Il finit par se lever péniblement, titubant sur les premiers mètres. Les effets de l'alcool étaient encore bien présents.

Il jeta un coup d'œil par la fenêtre de la salle de bains et aperçut quelques berlines allemandes puissantes encore stationnées dans sa gigantesque allée. Il en déduit que certains de ses confrères, certainement autant déboussolés que lui, étaient encore présents dans son gigantesque palace.

Il entendait déjà les diverses femmes de chambre, mises à rude épreuve, afin de tout remettre en ordre et en état. Il oubliait et se trompait systématiquement dans le prénom de chacune de ces 20 domestiques à son service.

Il se brossa en priorité les dents, écœuré par une bouche collante, à la salive épaisse et pâteuse. Reposant sa brosse à dent dans un coin du lavabo, il sentit une douleur provenant de son bras droit, plus exactement d'une veine au niveau de son avant bras. Elle était encore particulièrement rougie et grossie par une injection faite quelques heures auparavant. Lui et un groupe d'amis, également médecins, s'injectaient par intraveineuse des doses, à priori contrôlées, de stupéfiants et d'alcool pur. 

En effet, il se procurait avec une facilité déconcertante certains stupéfiants à l'hôpital par le biais de relations interprofessionnelles. Si tout cela s'ébruitait, l'opinion publique s'ébranlerait. Le corps médical simulait bien souvent des chutes et autres accidents d'ampoules de stupéfiants,  le tout représentant des quantités non négligeables. Une simple attestation sur l'honneur était alors requise à la personne responsable de l'accident en question.
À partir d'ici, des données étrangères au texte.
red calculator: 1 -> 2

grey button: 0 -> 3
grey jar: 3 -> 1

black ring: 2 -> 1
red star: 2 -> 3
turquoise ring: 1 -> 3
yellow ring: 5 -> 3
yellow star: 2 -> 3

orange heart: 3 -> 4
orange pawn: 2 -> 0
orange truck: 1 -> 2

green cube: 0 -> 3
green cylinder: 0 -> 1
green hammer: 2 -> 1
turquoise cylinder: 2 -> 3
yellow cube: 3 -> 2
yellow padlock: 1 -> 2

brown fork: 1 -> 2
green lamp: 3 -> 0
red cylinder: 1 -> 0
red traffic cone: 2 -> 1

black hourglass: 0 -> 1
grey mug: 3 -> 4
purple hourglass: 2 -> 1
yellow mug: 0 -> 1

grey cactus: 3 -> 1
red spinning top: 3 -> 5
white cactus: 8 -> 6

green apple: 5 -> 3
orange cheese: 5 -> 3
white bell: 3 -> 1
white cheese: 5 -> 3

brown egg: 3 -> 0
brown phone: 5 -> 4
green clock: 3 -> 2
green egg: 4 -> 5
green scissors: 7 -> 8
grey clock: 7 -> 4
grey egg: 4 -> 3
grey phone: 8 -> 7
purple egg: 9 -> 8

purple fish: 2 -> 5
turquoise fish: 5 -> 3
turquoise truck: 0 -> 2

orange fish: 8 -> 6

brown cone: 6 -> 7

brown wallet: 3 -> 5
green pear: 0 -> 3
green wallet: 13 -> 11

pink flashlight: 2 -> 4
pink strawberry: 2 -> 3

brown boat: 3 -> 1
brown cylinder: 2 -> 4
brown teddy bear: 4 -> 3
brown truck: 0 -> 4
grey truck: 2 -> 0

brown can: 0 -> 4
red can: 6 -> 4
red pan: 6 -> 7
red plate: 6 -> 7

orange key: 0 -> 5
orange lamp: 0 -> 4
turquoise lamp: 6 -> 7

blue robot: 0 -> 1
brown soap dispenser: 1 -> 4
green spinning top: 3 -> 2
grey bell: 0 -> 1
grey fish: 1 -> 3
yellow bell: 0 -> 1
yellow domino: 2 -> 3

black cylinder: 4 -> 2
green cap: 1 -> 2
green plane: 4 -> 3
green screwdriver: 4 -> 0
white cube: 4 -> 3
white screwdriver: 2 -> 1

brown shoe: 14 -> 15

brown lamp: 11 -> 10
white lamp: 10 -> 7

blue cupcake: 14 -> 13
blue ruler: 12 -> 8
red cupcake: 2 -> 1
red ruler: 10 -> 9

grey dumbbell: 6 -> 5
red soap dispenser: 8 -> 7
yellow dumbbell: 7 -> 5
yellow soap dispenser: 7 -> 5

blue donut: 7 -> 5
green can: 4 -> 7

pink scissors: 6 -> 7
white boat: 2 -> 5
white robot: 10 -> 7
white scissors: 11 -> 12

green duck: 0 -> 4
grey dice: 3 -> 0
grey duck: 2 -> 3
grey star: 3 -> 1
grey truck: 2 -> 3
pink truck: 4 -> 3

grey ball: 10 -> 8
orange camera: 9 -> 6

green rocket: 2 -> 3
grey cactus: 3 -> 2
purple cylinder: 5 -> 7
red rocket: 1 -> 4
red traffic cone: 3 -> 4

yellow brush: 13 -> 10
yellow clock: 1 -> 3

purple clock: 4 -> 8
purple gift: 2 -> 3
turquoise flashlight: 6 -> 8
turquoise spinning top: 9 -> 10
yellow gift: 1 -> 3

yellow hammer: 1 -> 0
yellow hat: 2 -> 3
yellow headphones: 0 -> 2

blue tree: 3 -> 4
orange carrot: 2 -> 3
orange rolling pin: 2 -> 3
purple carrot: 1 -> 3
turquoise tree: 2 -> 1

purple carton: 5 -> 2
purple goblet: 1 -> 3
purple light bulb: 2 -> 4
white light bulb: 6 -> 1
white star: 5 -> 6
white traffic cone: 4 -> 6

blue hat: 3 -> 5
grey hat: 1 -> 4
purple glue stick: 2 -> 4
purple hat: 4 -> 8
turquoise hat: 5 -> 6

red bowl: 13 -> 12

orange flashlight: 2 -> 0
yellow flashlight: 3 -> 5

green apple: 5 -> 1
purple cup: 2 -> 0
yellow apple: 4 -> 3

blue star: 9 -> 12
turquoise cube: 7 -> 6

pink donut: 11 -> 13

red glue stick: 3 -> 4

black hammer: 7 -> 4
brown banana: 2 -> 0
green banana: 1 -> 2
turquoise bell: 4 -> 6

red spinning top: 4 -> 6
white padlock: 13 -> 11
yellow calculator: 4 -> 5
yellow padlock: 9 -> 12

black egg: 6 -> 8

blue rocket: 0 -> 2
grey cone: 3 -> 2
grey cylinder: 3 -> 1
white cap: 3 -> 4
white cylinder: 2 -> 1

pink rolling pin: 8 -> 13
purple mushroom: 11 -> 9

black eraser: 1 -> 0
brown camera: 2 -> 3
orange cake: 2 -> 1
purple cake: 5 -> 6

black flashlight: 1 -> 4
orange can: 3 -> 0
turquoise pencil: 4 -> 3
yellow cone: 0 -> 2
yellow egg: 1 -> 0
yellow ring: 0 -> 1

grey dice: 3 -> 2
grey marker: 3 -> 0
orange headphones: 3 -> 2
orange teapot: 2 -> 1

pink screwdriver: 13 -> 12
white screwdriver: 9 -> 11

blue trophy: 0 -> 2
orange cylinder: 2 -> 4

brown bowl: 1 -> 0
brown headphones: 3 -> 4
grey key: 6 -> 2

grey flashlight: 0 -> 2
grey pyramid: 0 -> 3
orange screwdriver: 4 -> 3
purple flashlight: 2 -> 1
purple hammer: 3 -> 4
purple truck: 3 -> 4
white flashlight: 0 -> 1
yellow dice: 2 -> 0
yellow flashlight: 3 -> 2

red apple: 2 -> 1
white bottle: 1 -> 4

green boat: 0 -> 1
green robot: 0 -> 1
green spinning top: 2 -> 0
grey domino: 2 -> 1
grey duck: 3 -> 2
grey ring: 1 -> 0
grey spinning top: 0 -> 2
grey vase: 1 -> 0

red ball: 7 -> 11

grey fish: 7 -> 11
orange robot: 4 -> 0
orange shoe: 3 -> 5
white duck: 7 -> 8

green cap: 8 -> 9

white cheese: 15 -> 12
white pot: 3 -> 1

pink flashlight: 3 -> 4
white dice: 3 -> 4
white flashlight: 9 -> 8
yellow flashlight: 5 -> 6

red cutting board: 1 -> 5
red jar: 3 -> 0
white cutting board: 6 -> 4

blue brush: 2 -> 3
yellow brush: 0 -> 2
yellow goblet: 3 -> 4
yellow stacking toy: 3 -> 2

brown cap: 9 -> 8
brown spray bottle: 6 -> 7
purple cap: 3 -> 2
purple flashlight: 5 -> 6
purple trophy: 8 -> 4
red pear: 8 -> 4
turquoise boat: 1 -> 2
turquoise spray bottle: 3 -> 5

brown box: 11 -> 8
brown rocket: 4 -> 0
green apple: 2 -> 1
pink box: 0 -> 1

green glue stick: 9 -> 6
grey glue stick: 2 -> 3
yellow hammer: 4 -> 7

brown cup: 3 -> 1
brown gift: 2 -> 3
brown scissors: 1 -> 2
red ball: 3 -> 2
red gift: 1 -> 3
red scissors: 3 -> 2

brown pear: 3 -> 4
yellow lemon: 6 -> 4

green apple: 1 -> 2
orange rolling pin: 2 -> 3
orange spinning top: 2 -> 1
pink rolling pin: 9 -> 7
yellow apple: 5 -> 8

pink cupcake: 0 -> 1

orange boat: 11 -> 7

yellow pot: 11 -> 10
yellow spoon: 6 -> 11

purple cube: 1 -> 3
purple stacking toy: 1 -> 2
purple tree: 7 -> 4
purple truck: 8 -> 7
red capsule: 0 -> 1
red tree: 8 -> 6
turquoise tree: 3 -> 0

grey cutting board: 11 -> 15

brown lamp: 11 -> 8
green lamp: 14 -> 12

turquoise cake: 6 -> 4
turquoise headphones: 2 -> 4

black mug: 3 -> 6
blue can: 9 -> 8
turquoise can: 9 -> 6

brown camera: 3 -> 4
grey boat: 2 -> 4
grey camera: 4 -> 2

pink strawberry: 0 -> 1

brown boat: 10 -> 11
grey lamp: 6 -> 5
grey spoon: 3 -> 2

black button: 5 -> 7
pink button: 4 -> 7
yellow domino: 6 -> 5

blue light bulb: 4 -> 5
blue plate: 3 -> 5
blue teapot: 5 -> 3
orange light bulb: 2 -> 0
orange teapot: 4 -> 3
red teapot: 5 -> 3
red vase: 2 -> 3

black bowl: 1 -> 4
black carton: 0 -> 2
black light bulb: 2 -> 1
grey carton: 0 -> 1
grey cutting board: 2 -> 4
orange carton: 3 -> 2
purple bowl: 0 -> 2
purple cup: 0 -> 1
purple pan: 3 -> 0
Il s'assit sur le bord du lit et porta ses mains sur son visage puis dans ses cheveux. Il pensait déjà à sa permanence du soir qui l'attendait à partir de 20 heures.

«T'as intérêt à te requinquer mon pote» se dit-il.

Café, aspirine, paracétamol, jus d'orange, eau gazéifiée et même une petite sieste étaient au programme pour attaquer sereinement et efficacement cette longue nuit de travail. Mais il ne se doutait pas alors, à cet instant, des événements qui l'attendaient.  Il risquait fortement de ne pas s'en remettre.